_EXERCISE OBJECTIVE_: Exclude the images and repeat all remaining entries exactly.

_RECORD EXTRACTS_:
□ □ □ □

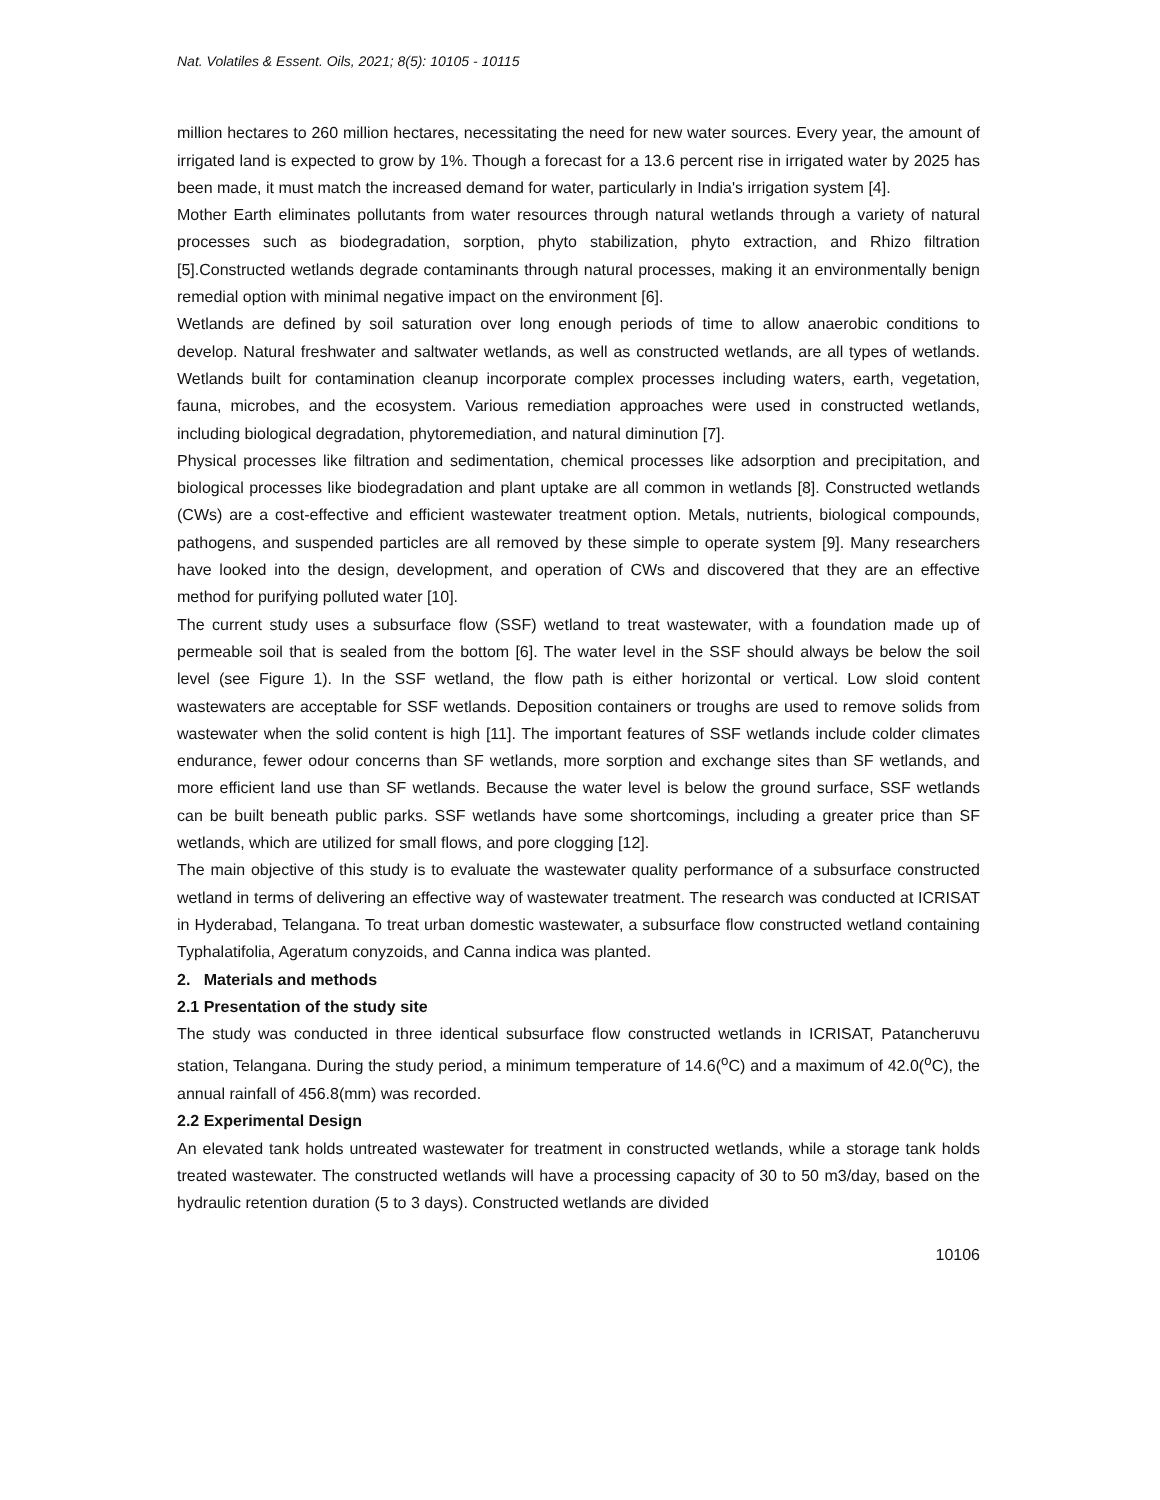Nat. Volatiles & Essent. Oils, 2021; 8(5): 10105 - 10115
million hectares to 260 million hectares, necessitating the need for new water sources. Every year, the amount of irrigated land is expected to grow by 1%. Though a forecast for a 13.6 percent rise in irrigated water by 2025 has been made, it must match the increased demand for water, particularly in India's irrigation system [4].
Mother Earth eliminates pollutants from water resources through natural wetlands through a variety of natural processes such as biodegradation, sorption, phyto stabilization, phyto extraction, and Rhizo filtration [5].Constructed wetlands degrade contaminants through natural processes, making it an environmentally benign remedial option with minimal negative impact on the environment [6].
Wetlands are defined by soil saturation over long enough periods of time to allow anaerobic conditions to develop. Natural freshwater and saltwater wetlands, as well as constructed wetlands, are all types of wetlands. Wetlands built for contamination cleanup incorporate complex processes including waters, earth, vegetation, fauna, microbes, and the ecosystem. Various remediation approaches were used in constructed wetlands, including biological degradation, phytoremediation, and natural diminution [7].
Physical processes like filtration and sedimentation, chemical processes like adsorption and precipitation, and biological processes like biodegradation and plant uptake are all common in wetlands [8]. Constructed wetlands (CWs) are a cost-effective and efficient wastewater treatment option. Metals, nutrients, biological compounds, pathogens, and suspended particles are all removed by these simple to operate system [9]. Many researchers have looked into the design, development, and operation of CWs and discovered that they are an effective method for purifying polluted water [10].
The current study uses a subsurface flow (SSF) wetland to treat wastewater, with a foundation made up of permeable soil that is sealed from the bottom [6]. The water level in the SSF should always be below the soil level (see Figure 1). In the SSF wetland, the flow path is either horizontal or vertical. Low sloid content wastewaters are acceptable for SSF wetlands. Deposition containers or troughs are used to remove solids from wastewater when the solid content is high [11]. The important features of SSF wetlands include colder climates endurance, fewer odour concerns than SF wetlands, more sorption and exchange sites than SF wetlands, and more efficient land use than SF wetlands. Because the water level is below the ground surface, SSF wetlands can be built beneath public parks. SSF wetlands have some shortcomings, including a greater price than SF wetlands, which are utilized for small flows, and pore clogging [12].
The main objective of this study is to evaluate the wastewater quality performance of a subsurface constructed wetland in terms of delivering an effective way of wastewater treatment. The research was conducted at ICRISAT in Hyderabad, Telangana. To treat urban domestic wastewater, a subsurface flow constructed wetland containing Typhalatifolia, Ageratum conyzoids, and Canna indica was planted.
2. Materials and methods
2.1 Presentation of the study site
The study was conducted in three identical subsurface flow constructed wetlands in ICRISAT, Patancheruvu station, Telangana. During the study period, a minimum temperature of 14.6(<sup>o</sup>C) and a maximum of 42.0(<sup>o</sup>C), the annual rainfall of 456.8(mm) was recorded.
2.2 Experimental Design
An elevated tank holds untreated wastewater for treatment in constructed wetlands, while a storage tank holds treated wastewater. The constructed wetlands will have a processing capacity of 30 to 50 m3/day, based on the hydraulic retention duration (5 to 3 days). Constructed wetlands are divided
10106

□ □ □ □

_FINISHED TASK_:
Nat. Volatiles & Essent. Oils, 2021; 8(5): 10105 - 10115
million hectares to 260 million hectares, necessitating the need for new water sources. Every year, the amount of irrigated land is expected to grow by 1%. Though a forecast for a 13.6 percent rise in irrigated water by 2025 has been made, it must match the increased demand for water, particularly in India's irrigation system [4].
Mother Earth eliminates pollutants from water resources through natural wetlands through a variety of natural processes such as biodegradation, sorption, phyto stabilization, phyto extraction, and Rhizo filtration [5].Constructed wetlands degrade contaminants through natural processes, making it an environmentally benign remedial option with minimal negative impact on the environment [6].
Wetlands are defined by soil saturation over long enough periods of time to allow anaerobic conditions to develop. Natural freshwater and saltwater wetlands, as well as constructed wetlands, are all types of wetlands. Wetlands built for contamination cleanup incorporate complex processes including waters, earth, vegetation, fauna, microbes, and the ecosystem. Various remediation approaches were used in constructed wetlands, including biological degradation, phytoremediation, and natural diminution [7].
Physical processes like filtration and sedimentation, chemical processes like adsorption and precipitation, and biological processes like biodegradation and plant uptake are all common in wetlands [8]. Constructed wetlands (CWs) are a cost-effective and efficient wastewater treatment option. Metals, nutrients, biological compounds, pathogens, and suspended particles are all removed by these simple to operate system [9]. Many researchers have looked into the design, development, and operation of CWs and discovered that they are an effective method for purifying polluted water [10].
The current study uses a subsurface flow (SSF) wetland to treat wastewater, with a foundation made up of permeable soil that is sealed from the bottom [6]. The water level in the SSF should always be below the soil level (see Figure 1). In the SSF wetland, the flow path is either horizontal or vertical. Low sloid content wastewaters are acceptable for SSF wetlands. Deposition containers or troughs are used to remove solids from wastewater when the solid content is high [11]. The important features of SSF wetlands include colder climates endurance, fewer odour concerns than SF wetlands, more sorption and exchange sites than SF wetlands, and more efficient land use than SF wetlands. Because the water level is below the ground surface, SSF wetlands can be built beneath public parks. SSF wetlands have some shortcomings, including a greater price than SF wetlands, which are utilized for small flows, and pore clogging [12].
The main objective of this study is to evaluate the wastewater quality performance of a subsurface constructed wetland in terms of delivering an effective way of wastewater treatment. The research was conducted at ICRISAT in Hyderabad, Telangana. To treat urban domestic wastewater, a subsurface flow constructed wetland containing Typhalatifolia, Ageratum conyzoids, and Canna indica was planted.
2. Materials and methods
2.1 Presentation of the study site
The study was conducted in three identical subsurface flow constructed wetlands in ICRISAT, Patancheruvu station, Telangana. During the study period, a minimum temperature of 14.6(<sup>o</sup>C) and a maximum of 42.0(<sup>o</sup>C), the annual rainfall of 456.8(mm) was recorded.
2.2 Experimental Design
An elevated tank holds untreated wastewater for treatment in constructed wetlands, while a storage tank holds treated wastewater. The constructed wetlands will have a processing capacity of 30 to 50 m3/day, based on the hydraulic retention duration (5 to 3 days). Constructed wetlands are divided
10106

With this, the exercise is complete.